Lombard duke of Trent

Gaidoald (Gaidoaldus, Gaidualdus or Gadoaldus) was the second Lombard duke of Trent, succeeding Euin in 595.

Our main source for Gaidoald's life is Paul the Deacon's Historia Langobardorum, which in turn depends on the lost Historiola of Secundus of Non, Gaidoald's contemporary. Nothing is known of Gaidoald before his accession to the duchy, although he was probably already a powerful and influential man. No sources speak of his family relations, and all speculation is based on onomastics. The -oald element in his name (from Proto-Germanic *waldaną, to rule) was especially common among the Agilolfing family of neighbouring Bavaria, who were of Frankish origin.

Paul describes as "a good man and a Catholic in religion" (Historia Langobardorum IV.10). This meant that he was neither a pagan nor an Arian. In the schism of the Three Chapters then affecting northern Italy, he probably adhered to the Three Chapters, as did Secundus of Non and Bishop Agnellus of Trent.

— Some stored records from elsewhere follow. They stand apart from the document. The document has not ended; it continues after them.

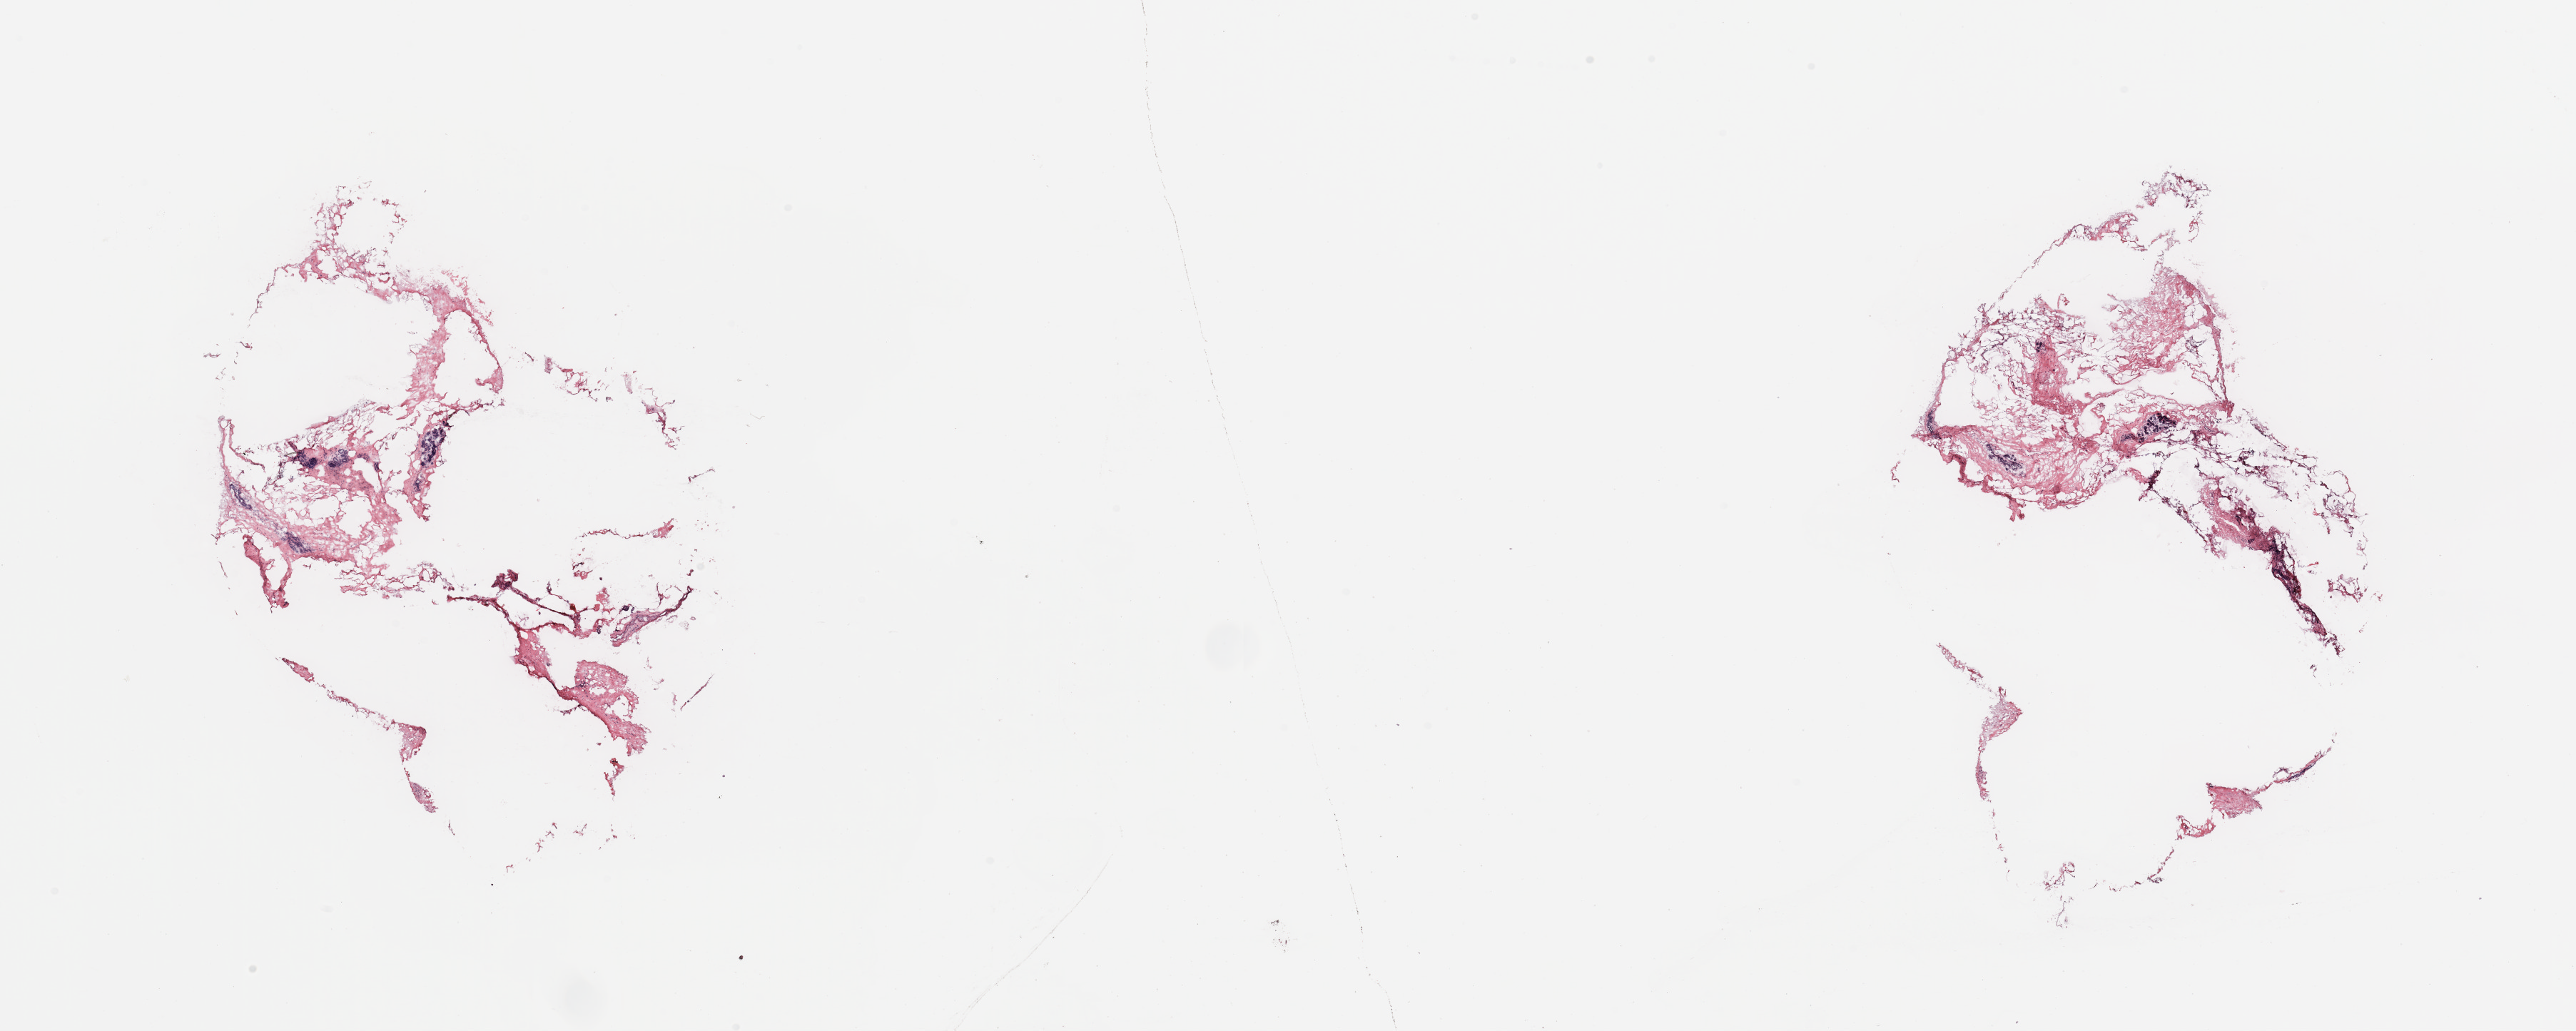
Whole-slide histology image, H&E — low-resolution overview of the scanned area, about 28.5 x 11.4 mm (acquisition: 20x scan); breast, tissue type not recorded.
Patient diagnosis (cohort enrolment): breast cancer (breast).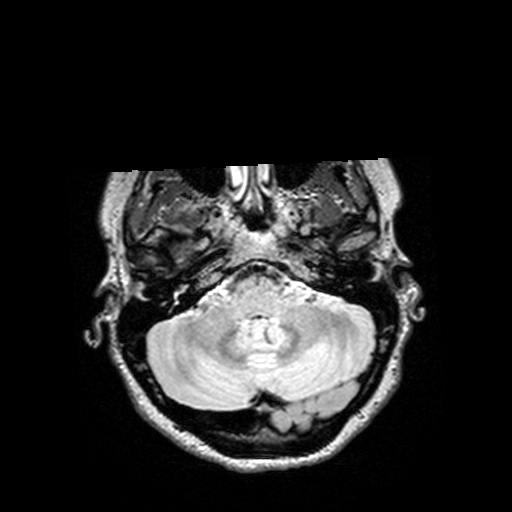
Brain MRI from a brain-tumour surgery series, one axial slice; slice 113 of 144 in the series (ordered by position); T2 FLAIR; 1 mm slice thickness; 512 × 512 image matrix. From the clinical record (not read from this slice): histopathology: Astrocytoma; WHO grade: 3; IDH mutation: yes; tumour location: Right Insular Temporal.
Outlined on this slice (expert manual segmentation):
- tumour: bounding box <163,235,197,255> (left, top, right, bottom; pixels)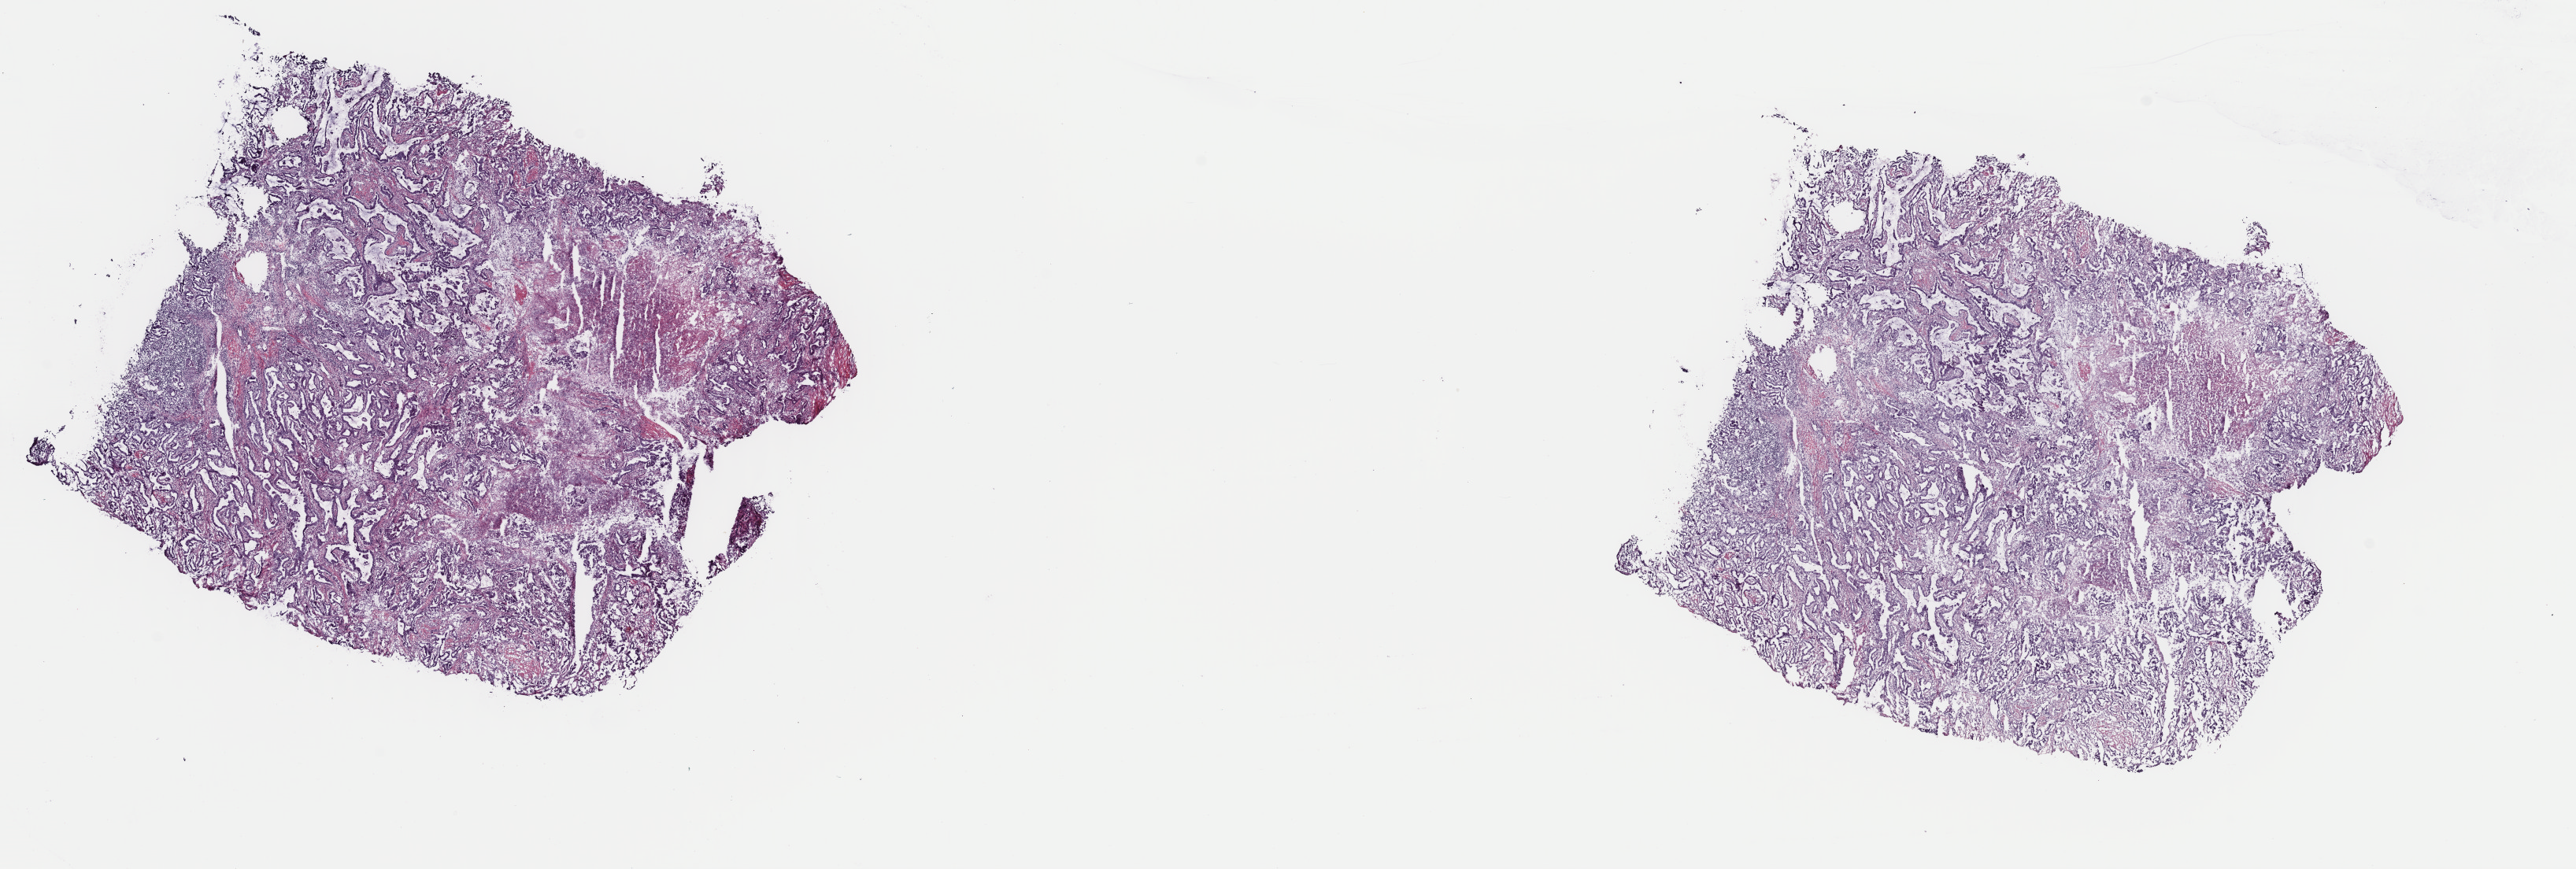
Digitized H&E-stained tissue section (whole slide), low-resolution overview of the scanned area, about 25.8 x 8.7 mm (from a 40x scan), frozen section from the top of the tissue portion, lung, primary tumour sample. Patient: male, age at initial diagnosis 52 years. Composition of this section per pathologist review: tumour cells 82%, tumour nuclei 65%, normal cells 0%, stromal cells 0%, necrosis 18%. Inflammatory infiltration, as recorded: lymphocyte infiltration 5%, monocyte infiltration 3%, neutrophil infiltration 3%.
Diagnosis: Adenocarcinoma with mixed subtypes (lower lobe, lung). AJCC pathologic stage: IB (7th edition). Laterality: right. TNM: T2a N0 M0.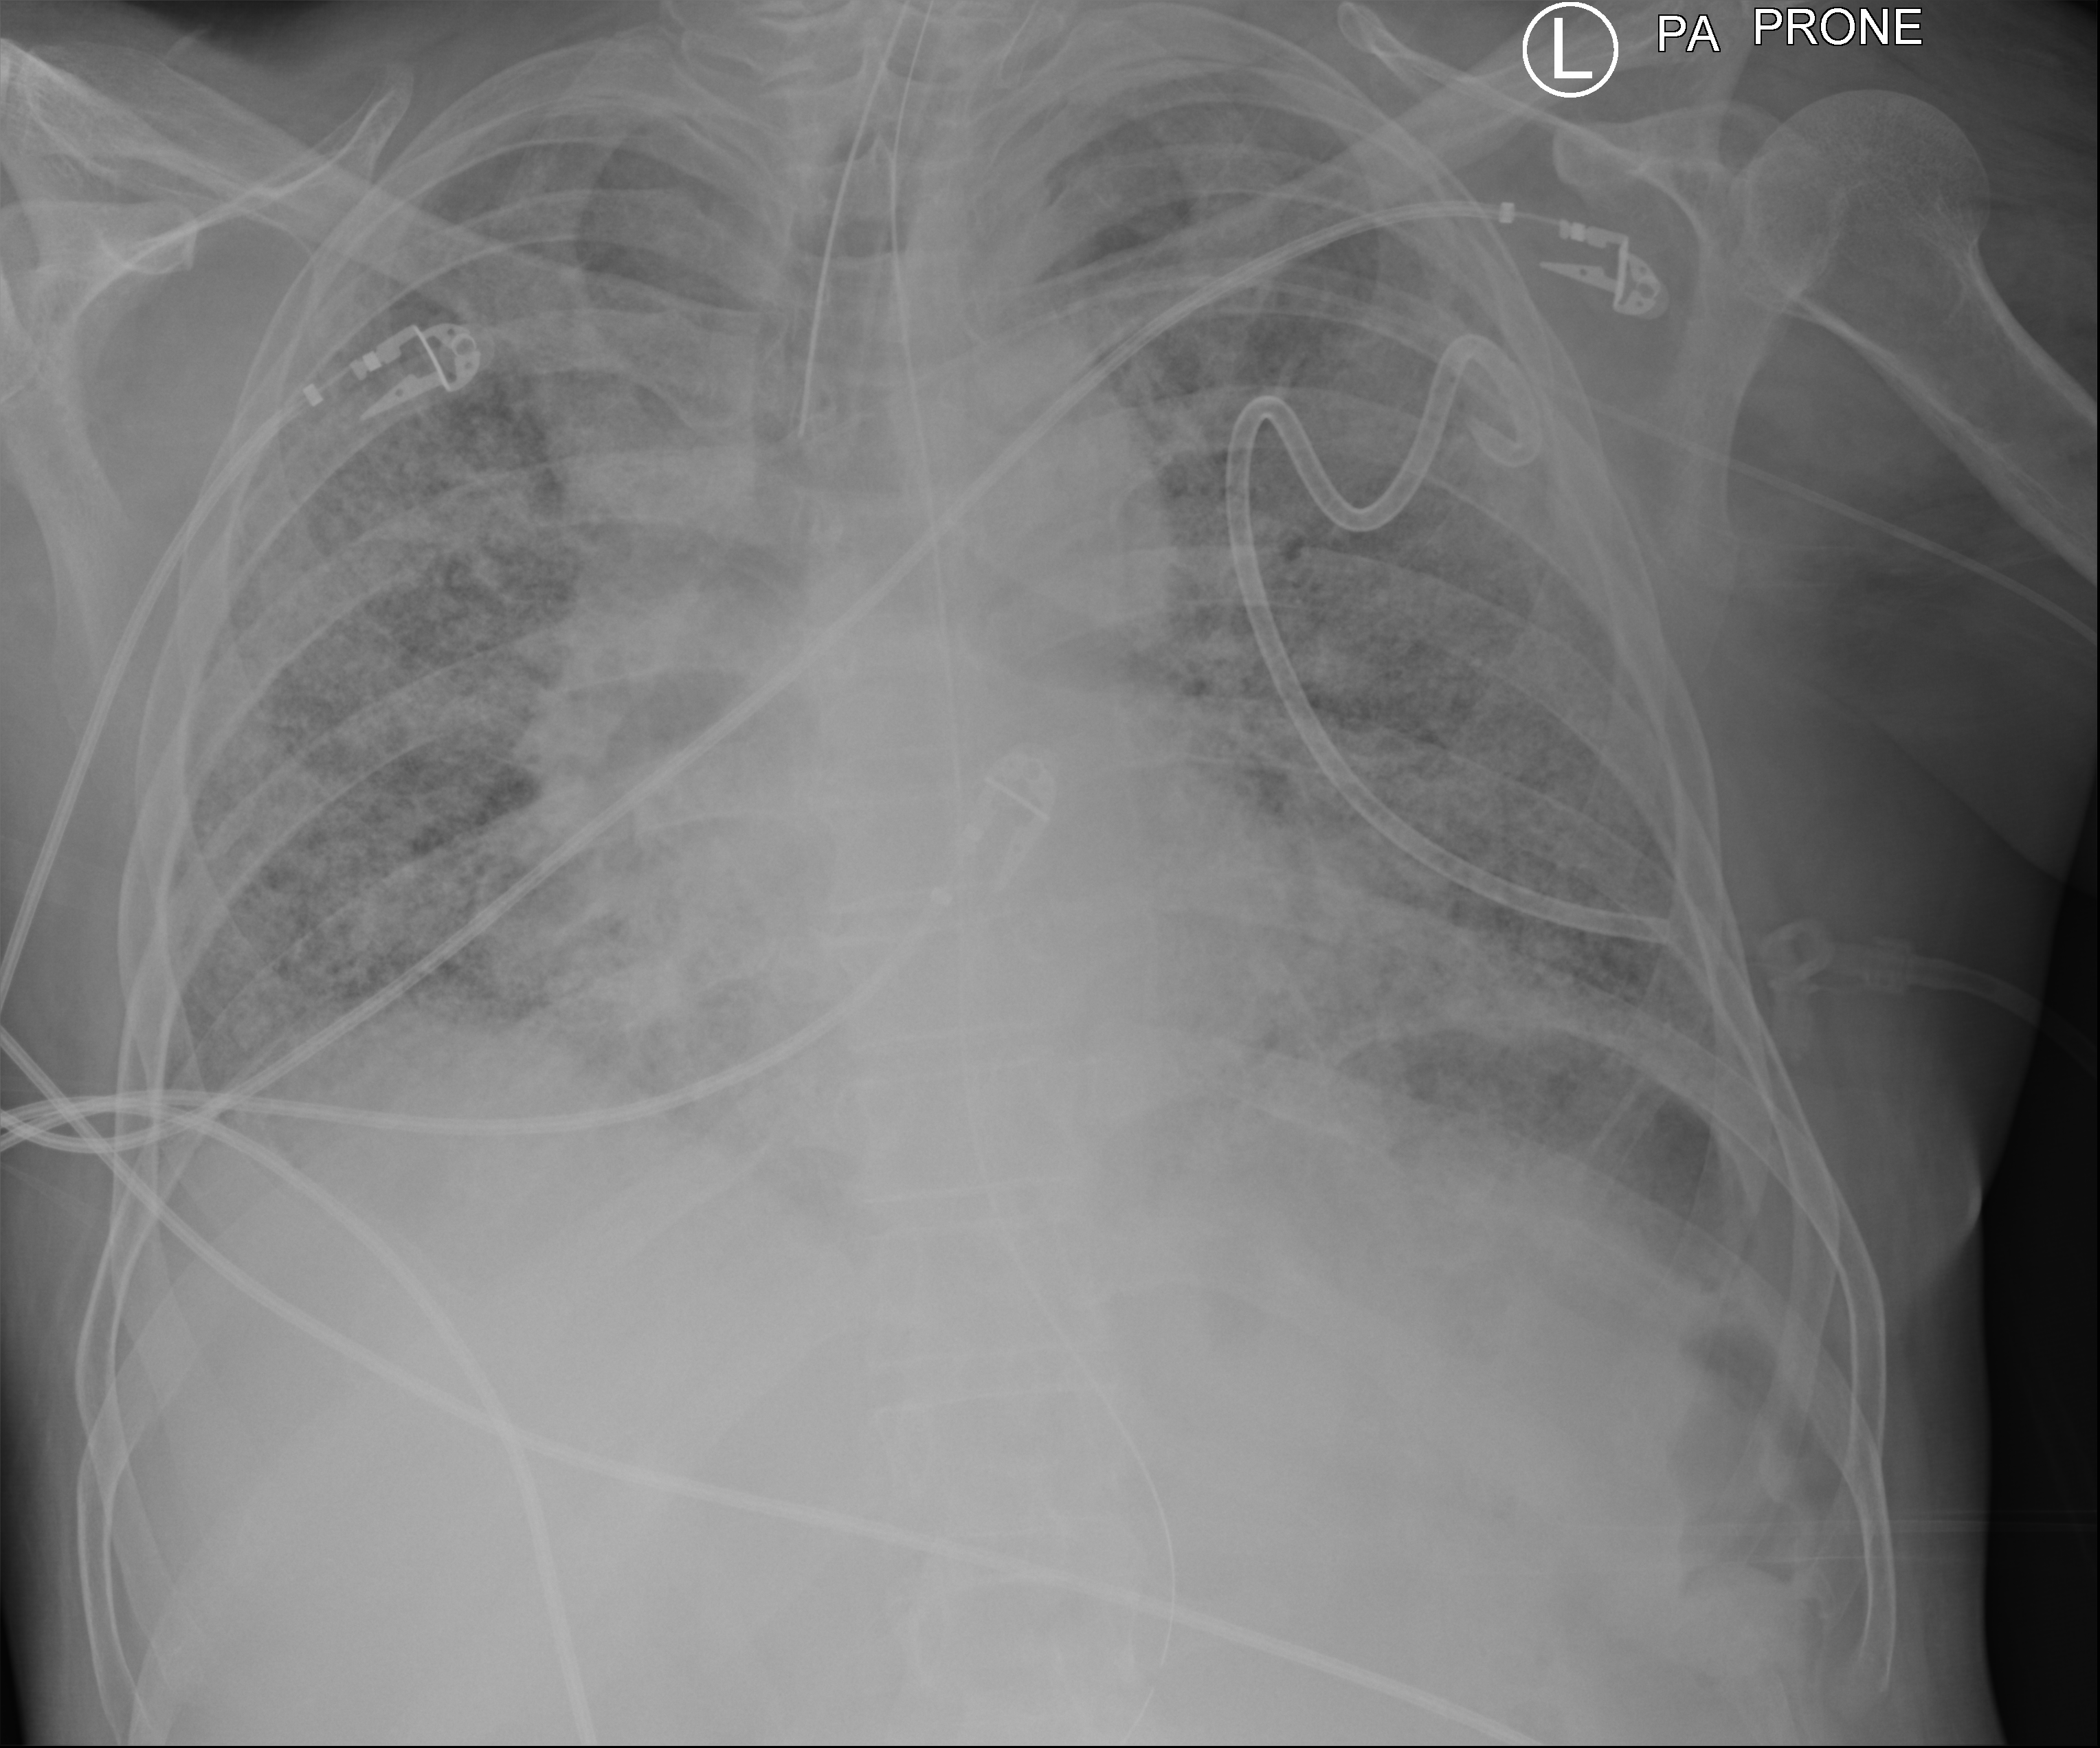
Bedside chest radiograph (computed radiography); posteroanterior (PA) projection. Patient hospitalised with COVID-19; male, aged 60–74 years.
From the hospital-stay record, not from the radiograph (when in the stay this image was taken is not recorded): mechanically ventilated during this hospital stay: yes; admitted to intensive care during this hospital stay: yes; length of hospital stay: 54 days.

The duchy of Trent was strategically important, since it lay on the main road to Austrasia and Bavaria. According to Paul the Deacon, Gaidoald was assigned to Trent by King Agilulf, who was Euin's brother-in-law, their wives being sisters. The women were Agilofings and their brother, Gundoald, was rewarded with the duchy of Asti when he fled Bavaria in 589. These known connections strengthen the supposition that Gaidoald was an Agilolfing related by marriage to the king.

Despite his obvious closeness to the royal family, Gaidoald later joined a rebellion, the precise dating of which is uncertain, but certainly after 600. For reasons unknown, Gaidoald and Duke Gisulf II of Friuli broke with Agilulf—"refused contact" in Paul's words. They were probably acting in concert with the Byzantine exarch Kallinikos, who launched an attack on Agilulf in 601. The king's daughter and son-in-law, Godescalc, duke of Parma, were captured and Kallinikos achieved several military victories over Agilulf's forces. Not long after, Gaidoald and Gisulf made peace with the king. In celebration of the peace, Agilulf had his son Adaloald baptised at Monza on 7 April 603 with Secundus acting as godfather.

While nothing is known of Gaidoald after his reconciliation with Agilulf, it is probable that he lived beyond 612, since in that year Secundus died and his Historiola came to an end. In that event, the date of his death would likely not have been known to Paul. No dukes of Trent are known after Gaidoald until Alahis in the 680s.